#25847 closed New feature (fixed)
Make User.is_authenticated() and User.is_anonymous() "callable properties"
| Reported by: | Stavros Korokithakis | Owned by: | Jeremy Lainé |
|---|---|---|---|
| Component: | contrib.auth | Version: | dev |
| Severity: | Normal | Keywords: | 1.10 |
| Cc: | zachborboa@…, dheeru.rathor14@…, Florian Apolloner | Triage Stage: | Accepted |
| Has patch: | yes | Needs documentation: | no |
| Needs tests: | no | Patch needs improvement: | no |
| Easy pickings: | no | UI/UX: | no |
Description
There's an inconsistency between is_authenticated and is_superuser. The former is a method and the latter is a property, leading many people to do:
if request.user.is_authenticated:
return sensitive_information
which is, of course, always executed.
I propose that is_authenticated be turned into a property, while it can also be a callable, for backwards-compatibility.
Change History (20)
comment:1 by , 8 years ago
| Summary: | is_authenticated is vulnerability-prone. → Make User.is_authenticated() a "callable property" |
|---|---|
| Type: | Uncategorized → New feature |
comment:2 by , 8 years ago
| Cc: | added |
|---|
comment:3 by , 8 years ago
| Triage Stage: | Unreviewed → Accepted |
|---|
The discussion is leaning towards making this change.
A possible deprecation of the callable form wasn't discussed.
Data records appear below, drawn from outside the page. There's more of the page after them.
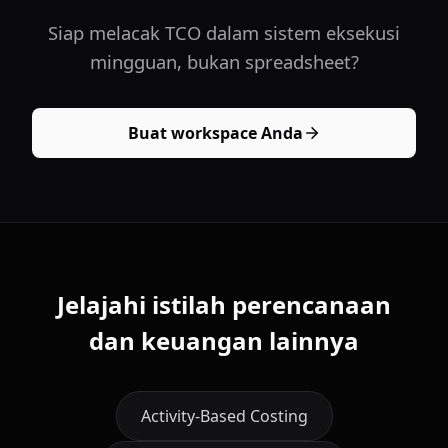
Siap melacak TCO dalam sistem eksekusi
mingguan, bukan spreadsheet?
Buat workspace Anda
Jelajahi istilah perencanaan
dan keuangan lainnya
Activity-Based Costing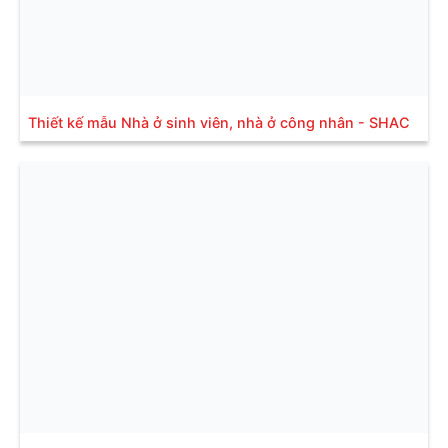
Thiết kế mẫu Nhà ở sinh viên, nhà ở công nhân - SHAC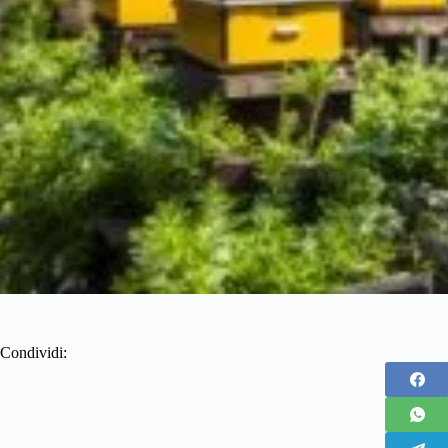
Condividi:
comment:4 by , 8 years ago
| Cc: | added |
|---|
comment:6 by , 8 years ago
| Owner: | changed from to |
|---|---|
| Status: | new → assigned |
comment:7 by , 8 years ago
| Summary: | Make User.is_authenticated() a "callable property" → Make User.is_authenticated() and User.is_anonymous() "callable properties" |
|---|
comment:8 by , 8 years ago
I have put up a pull request here:
https://github.com/django/django/pull/6376
@apollo13 mentioned that we might want to support the case where a custom user model defines is_anonymous / is_authenticated as methods instead of properties. In this case we could do something like this to monkey-patch that user model to the new style:
def __new__(cls):
if not isinstance(cls.is_anonymous, property):
real_is_anonymous = cls.is_anonymous
cls.is_anonymous = property(lambda x: CallableBool(real_is_anonymous(x)))
return super(AbstractBaseUser, cls).__new__(cls)
comment:9 by , 8 years ago
Alternatively, we could add a system check that raises a warning for an incompatible implementation.
comment:10 by , 8 years ago
| Has patch: | set |
|---|
comment:13 by , 8 years ago
@timgraham: I feel this should get reverted for now. We have to consider custom user models which did define this as a method. A warning is not enough, either his is a hard error or we ensure that it is backwards compatible. Allowing custom user models to have a method is a security risk since all checks will now return true…
comment:14 by , 8 years ago
| Resolution: | fixed |
|---|---|
| Status: | closed → new |
comment:15 by , 8 years ago
| Has patch: | unset |
|---|---|
| Keywords: | 1.10 added |
| Patch needs improvement: | unset |
| Version: | 1.9 → master |
I was thinking of adding a "compatibility" system check to detect that. I'll do it before 1.10 alpha if no one else takes it.
comment:16 by , 8 years ago
| Cc: | added |
|---|
Unless that system check is a hard error I am against it. (Ie it does have to be ERROR, so we can ensure that we do not open ourself to security issues) -- can we justify the backwards incompatibility?
comment:17 by , 8 years ago
| Has patch: | set |
|---|
PR for the system check to detect is_anonymous/is_authenticated as methods.
comment:19 by , 8 years ago
| Resolution: | → fixed |
|---|---|
| Status: | new → closed |
I bumped an old django-developers discussion to get opinions about this.